本文抜粋:
事業構想大学院での研究を生かし 未来をつくる意志に出会う

今年3月に事業構想大学院大学を修了した4人が、更なる探求に向けて動き出した。周囲を巻き込み、事業を実行する「事業構想家」との議論を深め、事業構想修士ならではの視点で、気づきを共有する連載を始める。連載スタートにあたりそれぞれの「事業構想」への思いや意気込みを聞いた。

 

座談会は2021年5月27日に実施した

重藤 皆さんのプロフィールは非常に個性的ですが、その場でないと体験できないことに価値を見出しているという共通点もあります。それぞれ事業構想大学院大学(以下、MPD)入学のきっかけについて聞かせてください。

社会人としての経験を基盤に
様々な動機で入学を決める

高橋 私は、今60歳になりましたが、実はずっと社会人大学院で勉強したいと思っていました。54歳のときに、銀行からシンクタンクに出向して手掛けた地方創生の仕事には、未来をデザインするワクワク感がありました。地域活性に本格的に取り組んでみたくなりました。

高橋恒夫(たかはし つねお)地域活性コンサルタント。出身地の長野で若者が集まる空間創出事業を2021年4月に起業

たまたま職場のある長野から東京に出張したときにこの大学院を知りました。その次の東京出張のときには入学の個別相談をしていただきました。

鏡 私は10年間青山で勤めていたので、実はMPDの前を毎日通っていて開校時から興味を持っていました。しかしそのときはまだ大学の門を叩く勇気がなかったんです。その後、もう一歩踏み出していきたいなという思いがあり、ここに入学すると、今いる場所から飛び出していけるのではという思いがありました。

鏡晋吾(かがみ しんご)一級建築士。現在はシェアリングエコノミー協会の活動の傍ら、地域の人を繋ぎ、循環型の社会を目指す事業を構想中

重藤 長野と青山で働きながら地域活性を志す2人が2年間共に研究することができるのはすばらしい環境ですね。

実施課題:
a – 次の(i)〜(iii)の記述が本文抜粋の内容と一致するかどうかを判定しなさい。判定は「はい」か「いいえ」で答え、根拠となる本文の語句をそのまま引用すること。
(i) 高橋は現在60歳である。
(ii) 鏡は青山で5年間勤めていた。
(iii) 座談会は2021年4月に実施された。
b – 本文抜粋に登場する地名をすべて挙げなさい。
c – 本文抜粋から「高橋 私は、今60歳になりま」で始まり「別相談をしていただきました。」で終わる部分を、一字も変えずに引用しなさい。

記録データ:
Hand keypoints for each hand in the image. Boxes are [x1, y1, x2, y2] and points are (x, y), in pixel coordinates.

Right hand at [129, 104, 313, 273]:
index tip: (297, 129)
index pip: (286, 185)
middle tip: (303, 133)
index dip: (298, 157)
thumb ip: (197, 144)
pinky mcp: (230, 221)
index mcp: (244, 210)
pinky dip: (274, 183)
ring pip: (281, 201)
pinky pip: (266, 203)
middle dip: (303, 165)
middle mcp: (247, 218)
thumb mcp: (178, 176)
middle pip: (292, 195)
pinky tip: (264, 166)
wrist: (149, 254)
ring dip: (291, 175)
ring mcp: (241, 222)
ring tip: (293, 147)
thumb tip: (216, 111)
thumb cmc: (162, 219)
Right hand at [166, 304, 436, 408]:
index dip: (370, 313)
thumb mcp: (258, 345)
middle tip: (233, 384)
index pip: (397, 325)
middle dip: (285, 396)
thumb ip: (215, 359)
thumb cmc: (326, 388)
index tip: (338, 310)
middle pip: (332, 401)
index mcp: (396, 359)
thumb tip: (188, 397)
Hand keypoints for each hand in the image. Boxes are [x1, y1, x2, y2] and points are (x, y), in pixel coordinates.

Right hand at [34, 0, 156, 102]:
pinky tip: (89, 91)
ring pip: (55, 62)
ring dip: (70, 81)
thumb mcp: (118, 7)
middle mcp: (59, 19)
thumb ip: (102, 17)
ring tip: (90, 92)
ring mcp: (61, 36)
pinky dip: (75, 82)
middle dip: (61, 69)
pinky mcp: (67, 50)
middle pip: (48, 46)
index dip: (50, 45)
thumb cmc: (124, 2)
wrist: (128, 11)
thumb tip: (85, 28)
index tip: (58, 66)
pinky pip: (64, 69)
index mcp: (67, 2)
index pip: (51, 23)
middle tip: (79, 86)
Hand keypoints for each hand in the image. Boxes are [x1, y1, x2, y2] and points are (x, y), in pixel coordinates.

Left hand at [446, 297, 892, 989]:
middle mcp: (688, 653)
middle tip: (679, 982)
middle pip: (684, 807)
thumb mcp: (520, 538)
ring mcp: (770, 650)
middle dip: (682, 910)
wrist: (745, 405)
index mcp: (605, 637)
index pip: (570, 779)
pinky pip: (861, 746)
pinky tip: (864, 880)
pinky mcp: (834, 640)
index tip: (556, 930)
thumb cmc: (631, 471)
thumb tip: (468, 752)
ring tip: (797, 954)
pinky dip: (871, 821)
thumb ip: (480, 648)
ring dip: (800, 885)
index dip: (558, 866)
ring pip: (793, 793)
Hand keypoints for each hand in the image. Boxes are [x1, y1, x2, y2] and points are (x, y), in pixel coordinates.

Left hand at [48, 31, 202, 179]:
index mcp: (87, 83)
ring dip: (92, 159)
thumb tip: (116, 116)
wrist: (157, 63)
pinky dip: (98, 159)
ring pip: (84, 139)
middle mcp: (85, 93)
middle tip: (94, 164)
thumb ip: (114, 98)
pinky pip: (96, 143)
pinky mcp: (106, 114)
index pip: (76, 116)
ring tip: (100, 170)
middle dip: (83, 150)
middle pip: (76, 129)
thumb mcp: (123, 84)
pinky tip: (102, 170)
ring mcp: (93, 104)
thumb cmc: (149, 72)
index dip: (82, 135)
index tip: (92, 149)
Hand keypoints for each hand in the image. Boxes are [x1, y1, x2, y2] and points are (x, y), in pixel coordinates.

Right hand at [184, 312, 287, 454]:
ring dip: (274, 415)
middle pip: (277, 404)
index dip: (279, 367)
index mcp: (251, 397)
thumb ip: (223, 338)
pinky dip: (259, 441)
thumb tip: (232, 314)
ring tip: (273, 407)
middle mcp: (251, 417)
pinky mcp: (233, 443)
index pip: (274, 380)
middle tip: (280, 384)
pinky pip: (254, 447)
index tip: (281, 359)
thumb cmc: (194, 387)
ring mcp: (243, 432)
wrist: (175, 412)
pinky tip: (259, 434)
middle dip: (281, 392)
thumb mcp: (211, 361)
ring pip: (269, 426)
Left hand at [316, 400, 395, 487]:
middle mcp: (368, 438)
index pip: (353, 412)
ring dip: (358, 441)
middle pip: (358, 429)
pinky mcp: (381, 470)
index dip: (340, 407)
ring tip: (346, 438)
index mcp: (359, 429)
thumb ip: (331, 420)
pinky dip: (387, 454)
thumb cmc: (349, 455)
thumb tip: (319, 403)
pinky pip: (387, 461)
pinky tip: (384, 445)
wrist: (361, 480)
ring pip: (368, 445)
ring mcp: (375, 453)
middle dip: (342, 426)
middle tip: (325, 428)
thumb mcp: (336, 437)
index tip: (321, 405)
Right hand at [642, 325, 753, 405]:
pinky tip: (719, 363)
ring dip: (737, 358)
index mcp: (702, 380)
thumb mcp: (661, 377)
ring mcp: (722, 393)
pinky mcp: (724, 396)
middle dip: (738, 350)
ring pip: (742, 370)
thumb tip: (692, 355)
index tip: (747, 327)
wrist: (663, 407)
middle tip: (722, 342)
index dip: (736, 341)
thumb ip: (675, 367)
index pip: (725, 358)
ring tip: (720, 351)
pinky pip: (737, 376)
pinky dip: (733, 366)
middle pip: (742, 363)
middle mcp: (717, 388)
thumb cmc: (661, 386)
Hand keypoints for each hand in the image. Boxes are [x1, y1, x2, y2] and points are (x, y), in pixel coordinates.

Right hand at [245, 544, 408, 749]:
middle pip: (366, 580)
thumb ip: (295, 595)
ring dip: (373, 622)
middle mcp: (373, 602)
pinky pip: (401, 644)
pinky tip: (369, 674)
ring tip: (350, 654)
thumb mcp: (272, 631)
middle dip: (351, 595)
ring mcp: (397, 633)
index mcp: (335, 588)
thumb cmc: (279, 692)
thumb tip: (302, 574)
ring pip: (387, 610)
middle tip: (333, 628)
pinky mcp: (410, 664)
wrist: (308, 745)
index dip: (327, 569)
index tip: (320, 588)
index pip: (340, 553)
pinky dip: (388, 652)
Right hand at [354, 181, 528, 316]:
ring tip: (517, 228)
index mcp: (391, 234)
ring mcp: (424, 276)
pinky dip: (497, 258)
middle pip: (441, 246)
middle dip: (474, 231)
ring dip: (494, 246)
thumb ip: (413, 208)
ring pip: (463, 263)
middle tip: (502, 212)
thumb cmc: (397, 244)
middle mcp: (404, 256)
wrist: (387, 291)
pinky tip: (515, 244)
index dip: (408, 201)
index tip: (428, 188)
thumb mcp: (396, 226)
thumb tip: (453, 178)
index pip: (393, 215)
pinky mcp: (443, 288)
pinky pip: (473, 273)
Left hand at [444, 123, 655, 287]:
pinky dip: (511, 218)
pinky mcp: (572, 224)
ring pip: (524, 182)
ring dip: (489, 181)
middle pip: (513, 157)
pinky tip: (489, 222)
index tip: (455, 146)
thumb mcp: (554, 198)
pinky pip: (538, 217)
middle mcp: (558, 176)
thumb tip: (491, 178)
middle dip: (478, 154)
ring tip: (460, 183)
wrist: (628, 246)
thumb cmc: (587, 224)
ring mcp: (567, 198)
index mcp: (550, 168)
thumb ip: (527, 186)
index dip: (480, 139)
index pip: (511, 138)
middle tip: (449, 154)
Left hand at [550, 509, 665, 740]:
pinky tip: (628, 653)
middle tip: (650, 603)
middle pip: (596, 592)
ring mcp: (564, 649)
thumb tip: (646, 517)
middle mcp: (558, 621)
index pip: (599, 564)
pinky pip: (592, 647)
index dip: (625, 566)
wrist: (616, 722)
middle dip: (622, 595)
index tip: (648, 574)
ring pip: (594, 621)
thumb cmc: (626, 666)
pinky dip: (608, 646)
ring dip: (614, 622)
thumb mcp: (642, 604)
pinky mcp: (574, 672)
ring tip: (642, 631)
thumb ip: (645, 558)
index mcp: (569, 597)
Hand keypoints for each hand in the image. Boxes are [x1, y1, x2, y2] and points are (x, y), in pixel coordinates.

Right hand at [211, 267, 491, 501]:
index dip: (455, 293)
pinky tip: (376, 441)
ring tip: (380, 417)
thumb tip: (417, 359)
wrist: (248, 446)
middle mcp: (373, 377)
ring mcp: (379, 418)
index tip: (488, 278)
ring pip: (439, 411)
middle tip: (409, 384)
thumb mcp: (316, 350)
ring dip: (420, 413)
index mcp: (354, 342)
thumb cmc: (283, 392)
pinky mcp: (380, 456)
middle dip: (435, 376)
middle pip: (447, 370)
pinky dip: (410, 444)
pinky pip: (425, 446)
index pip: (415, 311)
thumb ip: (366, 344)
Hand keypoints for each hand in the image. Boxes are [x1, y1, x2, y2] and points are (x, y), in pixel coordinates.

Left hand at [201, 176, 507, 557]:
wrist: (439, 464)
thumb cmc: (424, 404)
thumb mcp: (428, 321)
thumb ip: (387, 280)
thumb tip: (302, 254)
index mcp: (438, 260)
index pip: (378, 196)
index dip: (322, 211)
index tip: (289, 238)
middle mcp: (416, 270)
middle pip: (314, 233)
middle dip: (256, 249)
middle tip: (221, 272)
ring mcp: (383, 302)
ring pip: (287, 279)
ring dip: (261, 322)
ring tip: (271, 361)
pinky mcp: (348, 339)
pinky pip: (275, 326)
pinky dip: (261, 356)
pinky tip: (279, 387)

解答一覧:
a –
(i) はい:「私は、今60歳になりましたが」
(ii) いいえ:「私は10年間青山で勤めていたので」
(iii) いいえ:「座談会は2021年5月27日に実施した」

b – 長野、東京、青山

c –
高橋 私は、今60歳になりましたが、実はずっと社会人大学院で勉強したいと思っていました。54歳のときに、銀行からシンクタンクに出向して手掛けた地方創生の仕事には、未来をデザインするワクワク感がありました。地域活性に本格的に取り組んでみたくなりました。

高橋恒夫(たかはし つねお)地域活性コンサルタント。出身地の長野で若者が集まる空間創出事業を2021年4月に起業

たまたま職場のある長野から東京に出張したときにこの大学院を知りました。その次の東京出張のときには入学の個別相談をしていただきました。